■ **INSTRUCTIONS FOR THE TASK**: Find and copy each line of the listing below that has the word "worn" in it.

■ **DATA RECORDS**:
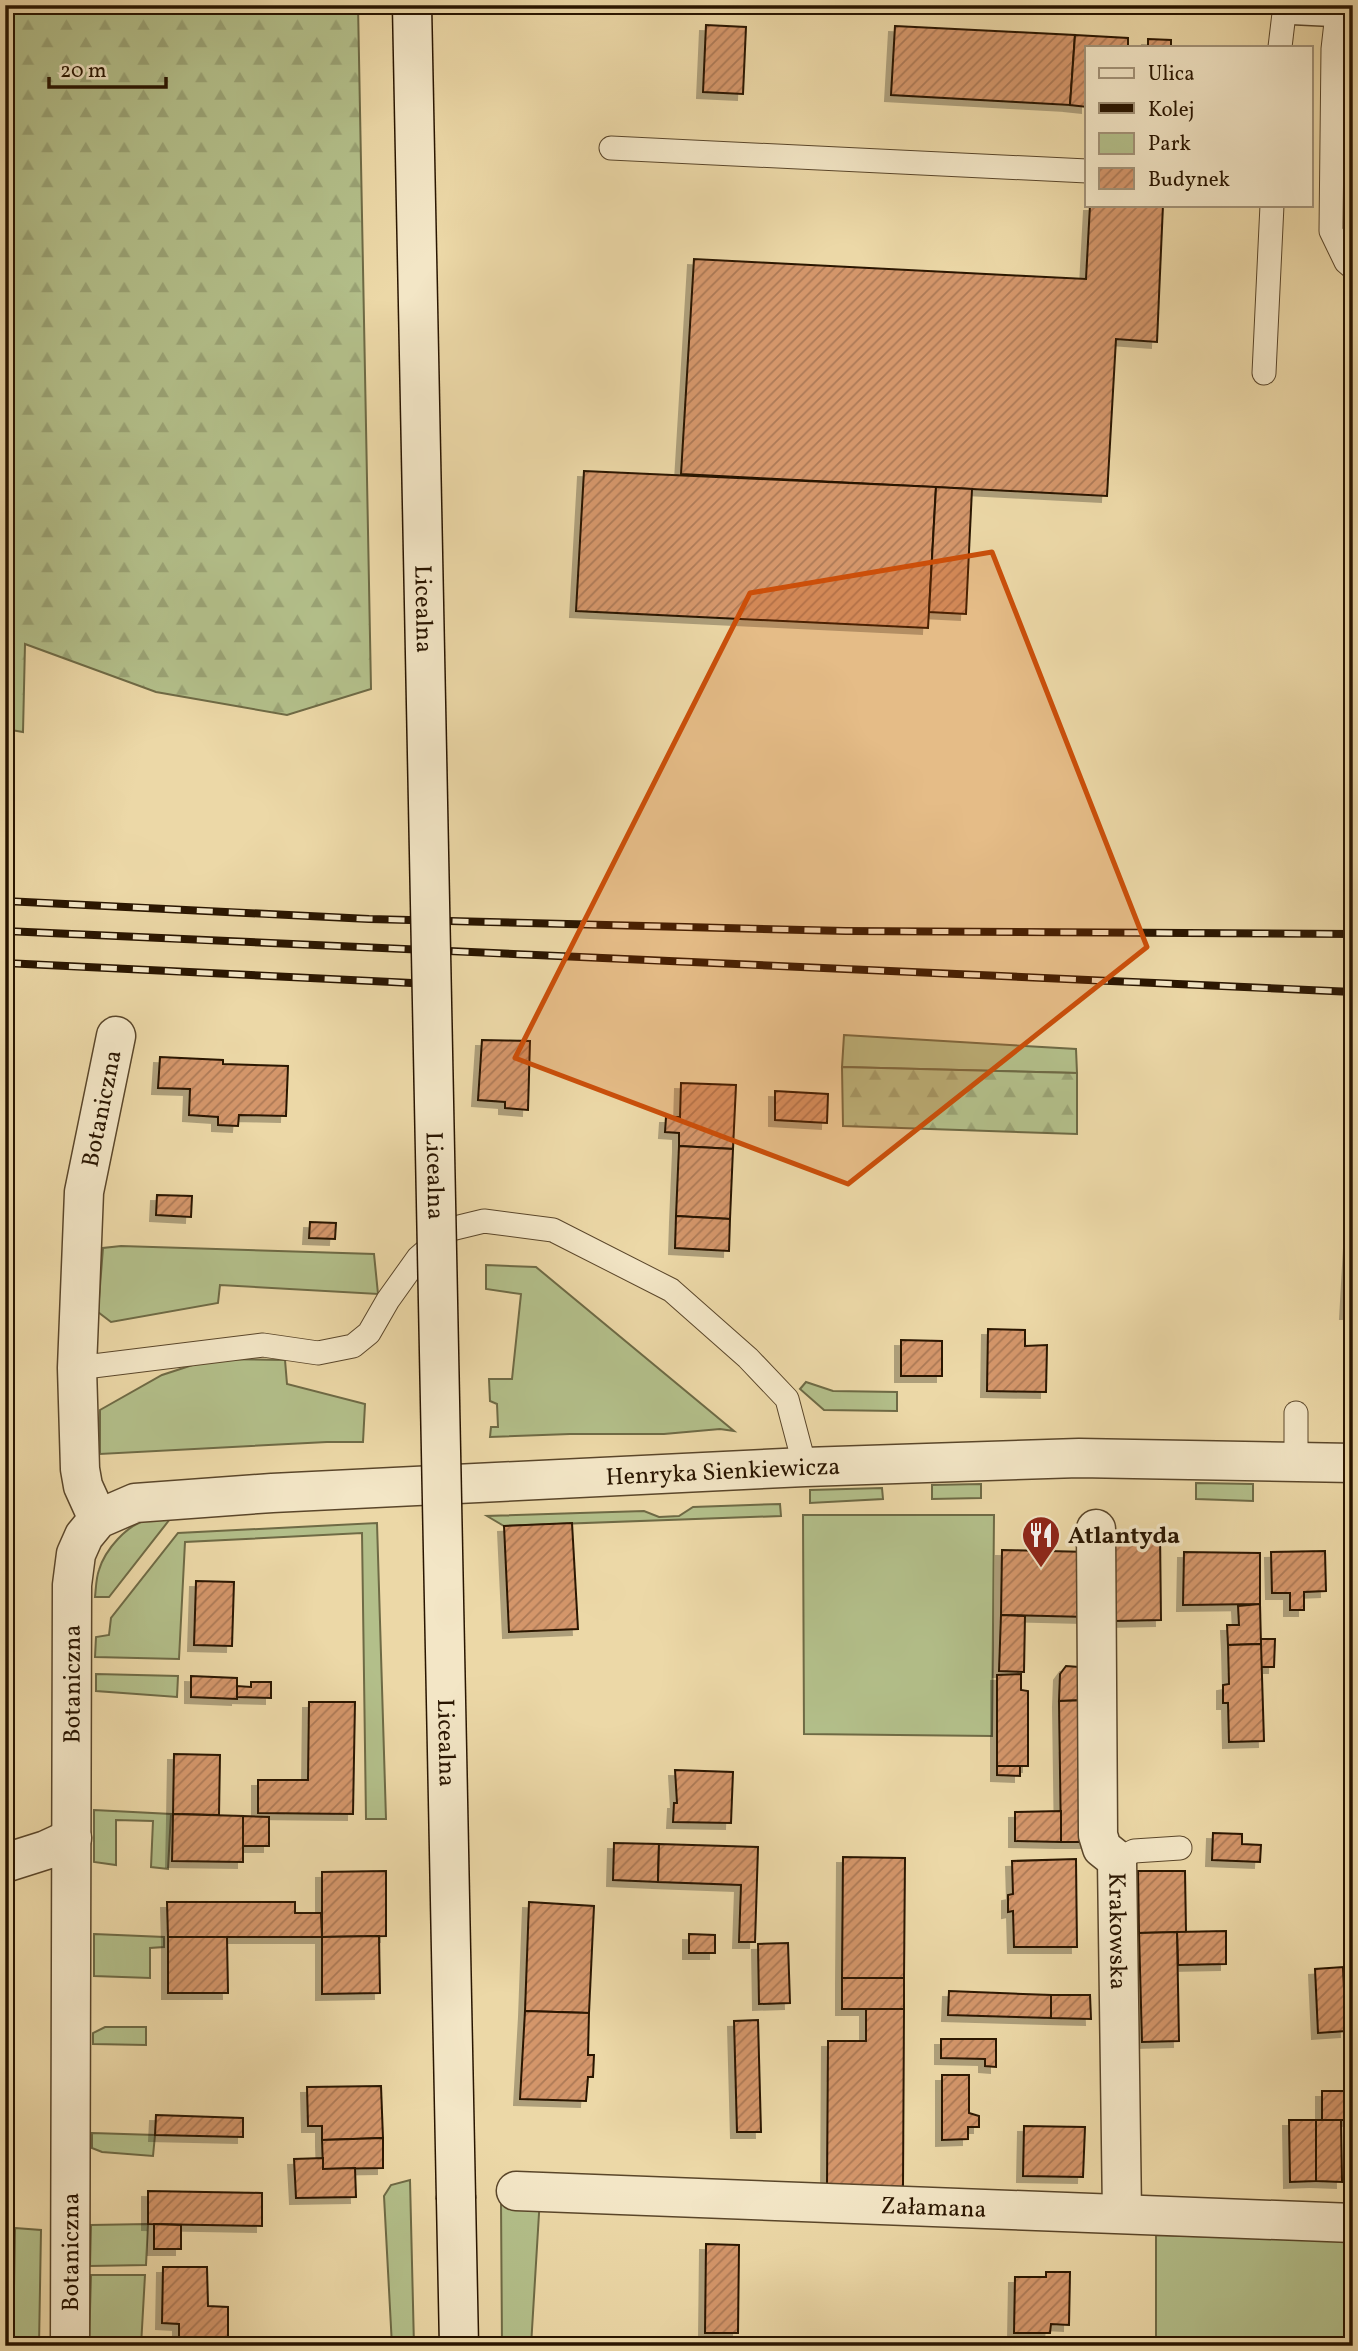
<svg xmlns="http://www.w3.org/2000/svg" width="1358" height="2351" viewBox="0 0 1358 2351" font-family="Vollkorn,serif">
	<defs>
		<pattern id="forest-firs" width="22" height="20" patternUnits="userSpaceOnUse" patternTransform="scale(1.75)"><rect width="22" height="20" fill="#b3bf8a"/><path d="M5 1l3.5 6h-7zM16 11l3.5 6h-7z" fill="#9aa375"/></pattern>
		<pattern id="building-hatch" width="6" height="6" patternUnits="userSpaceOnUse" patternTransform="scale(1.75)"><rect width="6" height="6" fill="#d4966b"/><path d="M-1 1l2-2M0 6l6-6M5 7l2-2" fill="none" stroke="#ac7956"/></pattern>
		<filter id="shadow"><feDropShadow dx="-6" dy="6" stdDeviation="0" flood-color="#0004"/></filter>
	</defs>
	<rect width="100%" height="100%" fill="#ecd8a7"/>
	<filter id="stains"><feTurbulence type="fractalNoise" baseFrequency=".00286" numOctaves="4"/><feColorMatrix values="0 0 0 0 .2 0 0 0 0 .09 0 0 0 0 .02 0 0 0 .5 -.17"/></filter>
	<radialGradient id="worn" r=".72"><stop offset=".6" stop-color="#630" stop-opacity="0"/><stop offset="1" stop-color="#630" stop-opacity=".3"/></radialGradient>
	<g fill="#b3bf8a" stroke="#6e6a45" stroke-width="2">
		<polygon points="844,1035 1076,1049 1077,1073 842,1067"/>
		<polygon points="121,1246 374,1254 378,1294 220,1285 218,1303 111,1322 98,1312 103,1248"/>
		<polygon points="486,1265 536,1267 734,1431 720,1429 664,1434 570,1434 490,1437 491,1427 498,1427 497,1404 490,1401 489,1379 512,1379 521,1294 486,1289"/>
		<polygon points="211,1359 285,1360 287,1384 365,1404 363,1442 327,1442 100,1454 100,1410 162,1375"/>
		<polygon points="806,1382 833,1391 897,1392 897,1411 824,1410 800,1389"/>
		<polygon points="1196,1483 1253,1484 1253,1501 1196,1499"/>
		<polygon points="981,1484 981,1498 932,1499 932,1485"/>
		<polygon points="882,1488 883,1499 810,1503 810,1490"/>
		<polygon points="780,1504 781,1516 504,1526 487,1516 644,1511 659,1517 679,1516 693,1507"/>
		<polygon points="803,1515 994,1515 992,1736 804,1734"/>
		<path d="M170 1519 109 1597H95C96 1588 96 1578 99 1570 105 1550 127 1524 148 1520 155 1519 163 1519 170 1519Z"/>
		<polygon points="377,1523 386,1819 366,1819 362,1533 185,1542 179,1659 95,1657 96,1637 109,1635 111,1618 178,1533"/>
		<polygon points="96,1674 178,1676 177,1697 96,1691"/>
		<polygon points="94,1810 171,1814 168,1869 151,1867 153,1821 116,1820 116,1865 94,1862"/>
		<polygon points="94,1934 164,1937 164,1947 150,1948 150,1978 94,1976"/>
		<polygon points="105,2027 146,2027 146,2045 93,2044 93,2033"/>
		<polygon points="92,2133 155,2135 153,2156 102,2152 92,2148"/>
		<polygon points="410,2180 414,2346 392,2346 384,2196 391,2185"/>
		<polygon points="540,2197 531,2346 502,2346 501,2202"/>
		<polygon points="148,2224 146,2265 90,2266 91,2225"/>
		<polygon points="15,2228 41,2230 39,2346 13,2346"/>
		<polygon points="1156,2235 1353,2241 1353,2346 1156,2346"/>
		<polygon points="91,2275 145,2275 141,2346 89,2346"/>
	</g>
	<g fill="url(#forest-firs)" stroke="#6e6a45" stroke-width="2">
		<polygon points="5,5 358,5 371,689 287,715 156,692 25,644 23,732 5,729"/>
		<polygon points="842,1067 1077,1073 1077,1134 843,1126"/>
	</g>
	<g fill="url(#building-hatch)" stroke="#291500" stroke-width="2" filter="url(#shadow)">
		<polygon points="706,25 746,27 743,94 703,92"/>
		<polygon points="895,26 1075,35 1070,105 891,95"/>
		<polygon points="1075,35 1128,38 1128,47 1087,47 1087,107 1070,105"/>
		<polygon points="1148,39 1171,40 1171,47 1148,47"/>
		<polygon points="1090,205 1163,205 1157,342 1116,339 1107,496 681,474 694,259 1086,279"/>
		<polygon points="584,471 936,487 928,628 576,611"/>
		<polygon points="936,487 972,489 966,614 929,612"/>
		<polygon points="482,1040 530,1041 528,1110 505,1108 505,1102 478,1100"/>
		<polygon points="160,1057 223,1060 223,1064 288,1066 286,1116 239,1115 238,1126 218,1125 218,1117 189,1115 190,1089 158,1088"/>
		<polygon points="681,1083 736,1085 733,1149 679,1146 679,1133 665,1132 666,1117 680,1117"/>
		<polygon points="775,1091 828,1094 827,1123 775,1120"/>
		<polygon points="679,1146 733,1149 730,1219 676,1216"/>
		<polygon points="157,1195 192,1196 191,1217 156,1215"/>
		<polygon points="676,1216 730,1219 729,1251 675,1248"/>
		<polygon points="310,1222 336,1223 335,1239 309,1238"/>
		<polygon points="1350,1242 1353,1242 1353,1313 1346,1313"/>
		<polygon points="988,1329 1025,1330 1025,1346 1047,1345 1046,1392 987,1391"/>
		<polygon points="901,1340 942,1341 942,1376 901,1376"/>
		<polygon points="572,1523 578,1629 509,1632 504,1526"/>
		<polygon points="1160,1532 1161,1620 1114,1621 1113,1533"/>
		<polygon points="1002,1550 1089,1552 1088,1617 1001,1615"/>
		<polygon points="1325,1551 1326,1591 1304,1592 1304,1610 1290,1610 1290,1593 1272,1593 1271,1552"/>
		<polygon points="1184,1552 1260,1553 1260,1604 1183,1605"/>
		<polygon points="196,1581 234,1582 232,1646 194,1645"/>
		<polygon points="1260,1604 1261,1644 1228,1645 1227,1625 1239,1625 1238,1606"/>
		<polygon points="1001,1615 1025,1616 1024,1672 999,1671"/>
		<polygon points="1261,1639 1275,1639 1274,1667 1261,1667"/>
		<polygon points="1261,1644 1264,1741 1229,1742 1228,1703 1223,1703 1223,1685 1229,1684 1228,1645"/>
		<polygon points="1066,1666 1092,1668 1091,1700 1059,1701 1060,1674"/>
		<polygon points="1021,1674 1021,1690 1028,1691 1028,1766 997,1766 997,1675"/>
		<polygon points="191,1676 237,1678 237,1699 191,1697"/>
		<polygon points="251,1682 271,1682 271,1698 237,1697 237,1686 251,1687"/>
		<polygon points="1091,1700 1093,1842 1061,1842 1059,1701"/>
		<polygon points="309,1702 355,1702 353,1814 258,1813 258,1780 308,1780"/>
		<polygon points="174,1754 220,1755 219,1815 173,1814"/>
		<polygon points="997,1766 1020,1766 1020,1776 997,1775"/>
		<polygon points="675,1770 733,1772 731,1823 673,1822 674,1803 677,1803"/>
		<polygon points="1061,1811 1061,1842 1015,1841 1015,1812"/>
		<polygon points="173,1814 243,1816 243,1862 172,1861"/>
		<polygon points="243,1816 269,1817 269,1846 243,1846"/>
		<polygon points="1213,1833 1242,1834 1242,1844 1261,1845 1260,1862 1212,1860"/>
		<polygon points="614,1843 659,1844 658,1882 613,1880"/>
		<polygon points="659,1844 758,1847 755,1942 739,1942 741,1885 658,1882"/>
		<polygon points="843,1857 905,1858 904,1978 842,1978"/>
		<polygon points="1076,1859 1077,1947 1014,1947 1013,1911 1008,1912 1008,1895 1013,1894 1012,1861"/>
		<polygon points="386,1871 386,1936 322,1937 322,1872"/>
		<polygon points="1138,1871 1185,1871 1186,1932 1139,1933"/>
		<polygon points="167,1902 295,1902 295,1913 321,1913 322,1937 168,1937"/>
		<polygon points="529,1902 594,1906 589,2013 525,2011"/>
		<polygon points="1226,1931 1226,1964 1178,1965 1177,1932"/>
		<polygon points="1177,1932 1179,2041 1142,2042 1139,1933"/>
		<polygon points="689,1934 715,1935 715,1953 689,1953"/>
		<polygon points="379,1936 380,1993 322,1994 322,1937"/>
		<polygon points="168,1937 227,1937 228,1993 168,1993"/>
		<polygon points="788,1943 790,2003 759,2004 758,1944"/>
		<polygon points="1343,1967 1346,2031 1318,2033 1315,1969"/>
		<rect x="842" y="1978" width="62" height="31"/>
		<polygon points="949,1991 1051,1995 1051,2018 948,2015"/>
		<polygon points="1051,1995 1090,1995 1091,2019 1051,2018"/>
		<polygon points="866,2009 904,2009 903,2187 827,2186 828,2041 866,2041"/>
		<polygon points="525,2011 589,2013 588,2055 594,2055 593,2077 588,2077 586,2101 520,2099"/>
		<polygon points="758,2020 761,2132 737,2132 734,2021"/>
		<polygon points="941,2039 996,2039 996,2067 985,2066 985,2059 941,2058"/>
		<polygon points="942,2075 969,2075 969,2113 979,2116 979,2127 968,2127 968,2139 942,2140"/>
		<polygon points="381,2086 383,2138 322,2140 322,2126 308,2126 307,2087"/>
		<rect x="1322" y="2091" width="27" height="29"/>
		<polygon points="156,2115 243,2118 243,2137 155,2135"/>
		<polygon points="1289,2120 1316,2120 1316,2181 1290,2182"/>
		<polygon points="1316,2120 1341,2120 1342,2182 1316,2181"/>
		<polygon points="1024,2126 1085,2127 1083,2177 1023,2176"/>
		<polygon points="383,2138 383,2168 323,2169 322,2140"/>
		<polygon points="323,2158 323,2169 355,2168 356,2197 296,2198 294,2159"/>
		<polygon points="148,2191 262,2193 262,2226 148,2224"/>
		<polygon points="154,2224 181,2225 181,2249 154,2249"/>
		<polygon points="706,2244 739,2245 738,2333 705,2333"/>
		<polygon points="163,2267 207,2267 208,2306 228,2307 228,2346 179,2346 179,2324 162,2323"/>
		<polygon points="1046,2272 1070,2272 1069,2325 1051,2324 1050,2333 1014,2333 1015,2277 1046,2277"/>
	</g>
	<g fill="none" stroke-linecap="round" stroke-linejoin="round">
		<defs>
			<g id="service">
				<polyline points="1338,5 1333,49 1331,231 1346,262 1353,268"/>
				<polyline points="1280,47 1285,5"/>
				<polyline points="611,148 1087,171"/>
				<polyline points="1264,373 1272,205"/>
				<polyline points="77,1368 263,1345 318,1353 353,1346 369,1333 388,1300 418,1258 451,1229 484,1221 553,1230 671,1290 748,1358 787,1399 805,1467"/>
				<polyline points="1296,1413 1296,1461"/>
				<polyline points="1117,1860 1134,1851 1180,1848"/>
			</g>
			<g id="minor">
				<polyline points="1292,5 1353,8"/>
				<path id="s1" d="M98 1519 83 1486 80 1469 77 1368 84 1192 116 1036"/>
				<path id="s2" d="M1096 1529 1098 1835 1102 1848 1117 1860 1122 2213"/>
				<polyline points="5,1863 46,1850 72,1838"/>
				<path id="s3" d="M516 2191 1353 2223"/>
			</g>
			<g id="tertiary">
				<path id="s4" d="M70 2346 72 1585 76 1554 84 1536 98 1519 135 1503 272 1493 805 1467 1079 1458 1353 1463"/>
			</g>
			<polyline id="secondary" points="456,2199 459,2346"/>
		</defs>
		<use href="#service" stroke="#5a462a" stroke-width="25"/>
		<use href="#minor" stroke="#5a462a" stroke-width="41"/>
		<use href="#tertiary" stroke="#5a462a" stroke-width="41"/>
		<use href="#secondary" stroke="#291500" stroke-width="41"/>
		<use href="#service" stroke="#f3e6c6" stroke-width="23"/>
		<use href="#minor" stroke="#f3e6c6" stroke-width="38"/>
		<use href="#tertiary" stroke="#f3e6c6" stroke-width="38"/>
		<use href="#secondary" stroke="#f3e6c6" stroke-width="38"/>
		<defs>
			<g id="rail">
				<polyline points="5,901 369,919 846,931 1353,934"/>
				<polyline points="5,931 1353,992"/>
				<polyline points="5,963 412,983"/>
			</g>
		</defs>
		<use href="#rail" stroke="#291500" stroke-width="8"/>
		<use href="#rail" stroke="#f3e6c6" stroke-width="5" stroke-dasharray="16" stroke-linecap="butt"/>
		<defs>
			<g id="secondary-bridge">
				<path id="s5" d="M412 5 456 2199"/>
			</g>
		</defs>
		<use href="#secondary-bridge" stroke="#291500" stroke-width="41" stroke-linecap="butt"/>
		<use href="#secondary-bridge" stroke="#f3e6c6" stroke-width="38"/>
	</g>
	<path fill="#cb4f0a" fill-opacity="0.2" stroke="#cb4f0a" stroke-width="5" stroke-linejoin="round" d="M992 552 1147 947 848 1184 515 1058 750 593Z"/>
	<defs>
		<symbol id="restaurant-pin" viewBox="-11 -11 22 30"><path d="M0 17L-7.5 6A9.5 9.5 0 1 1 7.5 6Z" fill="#8f2418" stroke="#f3e6c6"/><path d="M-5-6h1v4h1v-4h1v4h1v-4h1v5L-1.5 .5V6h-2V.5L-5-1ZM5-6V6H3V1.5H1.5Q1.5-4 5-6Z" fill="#fff"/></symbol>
	</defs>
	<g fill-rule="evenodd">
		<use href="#restaurant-pin" x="1019" y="1513" width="44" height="60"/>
	</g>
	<g text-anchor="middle" stroke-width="7" stroke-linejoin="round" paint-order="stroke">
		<g font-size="24" fill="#291500" stroke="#f3e6c6">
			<text dy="8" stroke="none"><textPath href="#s5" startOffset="604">Licealna</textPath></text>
			<text dy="8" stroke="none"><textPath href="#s1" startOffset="416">Botaniczna</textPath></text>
			<text dy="8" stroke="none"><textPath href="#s5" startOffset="1171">Licealna</textPath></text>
			<text dy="8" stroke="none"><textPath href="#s4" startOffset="1463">Henryka Sienkiewicza</textPath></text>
			<text dy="8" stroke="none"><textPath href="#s4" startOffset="662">Botaniczna</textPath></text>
			<text dy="8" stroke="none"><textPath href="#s5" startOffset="1738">Licealna</textPath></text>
			<text dy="8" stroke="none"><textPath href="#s2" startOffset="410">Krakowska</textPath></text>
			<text dy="8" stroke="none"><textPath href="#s3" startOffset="418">Załamana</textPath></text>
			<text dy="8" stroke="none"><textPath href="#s4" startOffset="94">Botaniczna</textPath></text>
		</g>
		<g font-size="24" font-weight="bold" fill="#291500" stroke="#f3e6c6" text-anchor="start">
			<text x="1068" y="1543">Atlantyda</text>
		</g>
	</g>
	<rect width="1358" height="2351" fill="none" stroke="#ecd8a7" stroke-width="28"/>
	<rect x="7" y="7" width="1344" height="2337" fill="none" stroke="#291500" stroke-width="3.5"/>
	<rect x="14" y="14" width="1330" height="2323" fill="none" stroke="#291500" stroke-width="2"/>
	<rect x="1085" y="46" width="228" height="161" fill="#f3e6c6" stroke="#a29277" stroke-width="2"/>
	<rect x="1099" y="68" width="35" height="10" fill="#f3e6c6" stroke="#a29277" stroke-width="2"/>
	<text x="1148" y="80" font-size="21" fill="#291500">Ulica</text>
	<rect x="1099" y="103" width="35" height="10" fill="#291500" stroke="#a29277" stroke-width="2"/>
	<text x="1148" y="116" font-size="21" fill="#291500">Kolej</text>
	<rect x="1099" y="133" width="35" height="21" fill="#b3bf8a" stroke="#a29277" stroke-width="2"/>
	<text x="1148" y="150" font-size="21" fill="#291500">Park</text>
	<rect x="1099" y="168" width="35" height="21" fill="url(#building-hatch)" stroke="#a29277" stroke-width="2"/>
	<text x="1148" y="186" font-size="21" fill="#291500">Budynek</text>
	<path d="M49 77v10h117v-10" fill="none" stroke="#291500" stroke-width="3.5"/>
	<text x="60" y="77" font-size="21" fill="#291500" stroke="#f3e6c6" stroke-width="5" paint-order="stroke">20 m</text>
	<rect width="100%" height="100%" filter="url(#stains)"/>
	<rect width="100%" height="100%" fill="url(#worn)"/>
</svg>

■ **COMPLETED EXERCISE**:
	<radialGradient id="worn" r=".72"><stop offset=".6" stop-color="#630" stop-opacity="0"/><stop offset="1" stop-color="#630" stop-opacity=".3"/></radialGradient>
	<rect width="100%" height="100%" fill="url(#worn)"/>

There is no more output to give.